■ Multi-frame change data
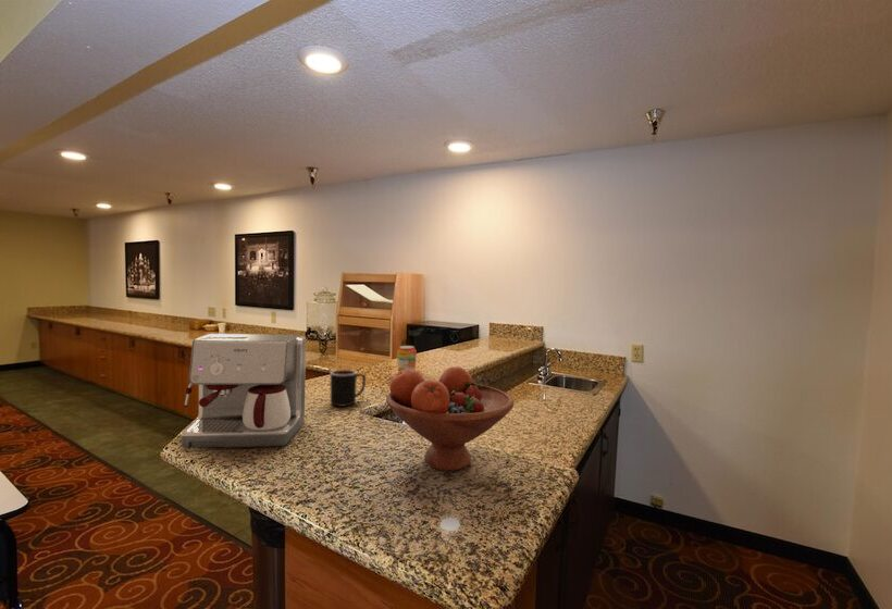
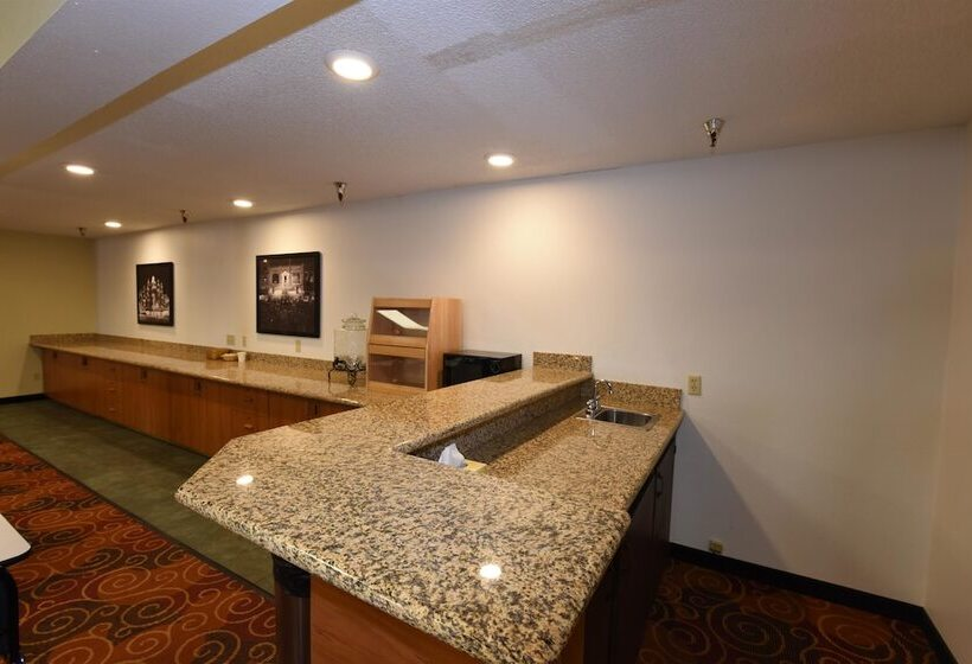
- coffee maker [179,333,307,449]
- beverage can [396,345,418,373]
- mug [330,369,367,408]
- fruit bowl [385,365,515,472]
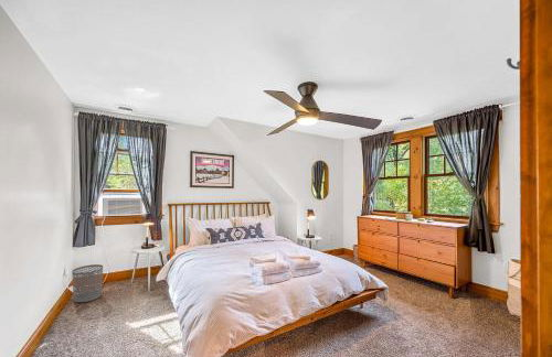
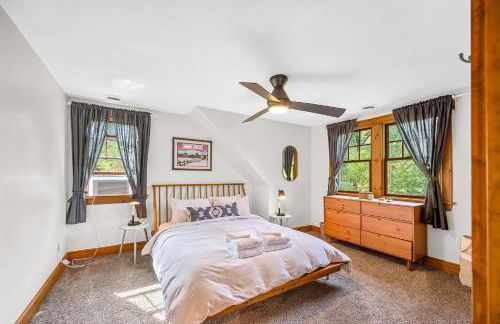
- waste bin [72,263,104,303]
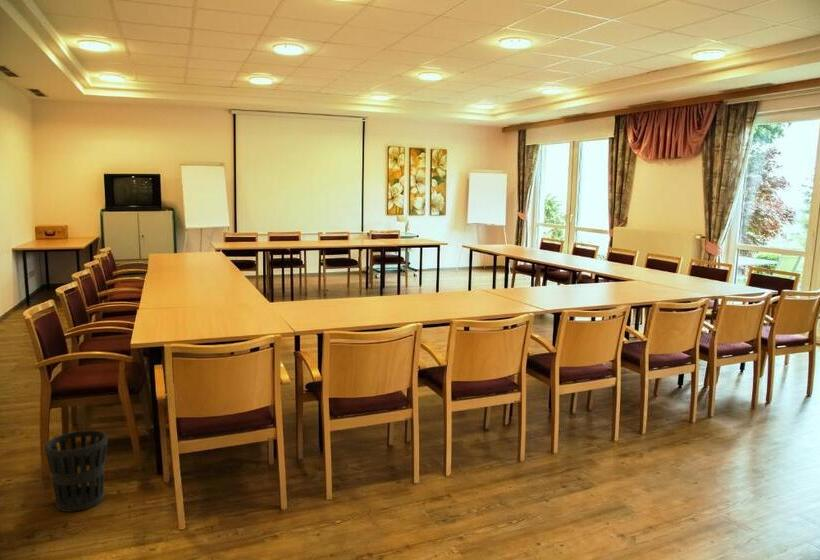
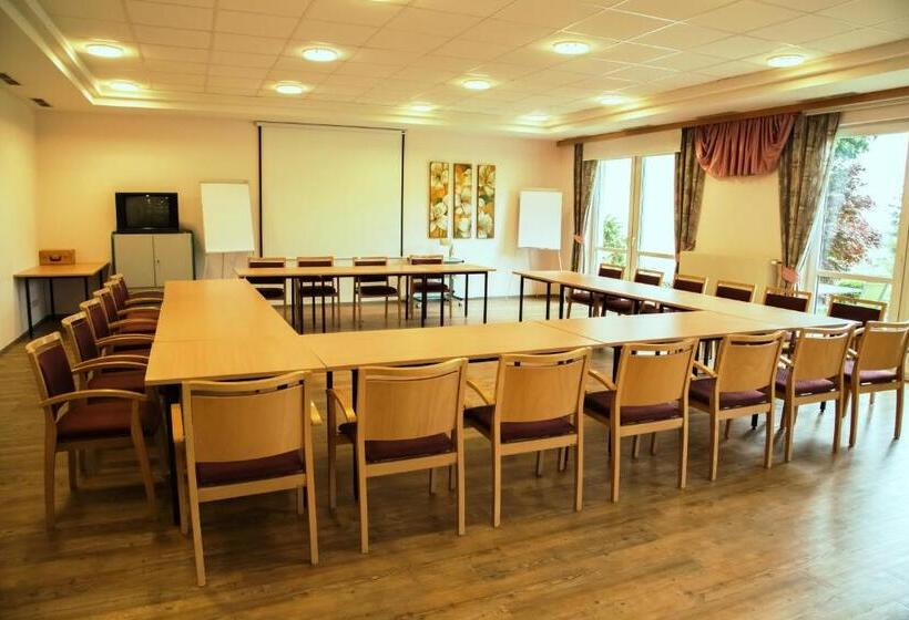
- wastebasket [44,429,109,513]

■ Exercise requirements
With the images left out, set down every entry exactly.

■ Written response
- coffee maker [179,333,307,449]
- beverage can [396,345,418,373]
- mug [330,369,367,408]
- fruit bowl [385,365,515,472]
- waste bin [72,263,104,303]
- wastebasket [44,429,109,513]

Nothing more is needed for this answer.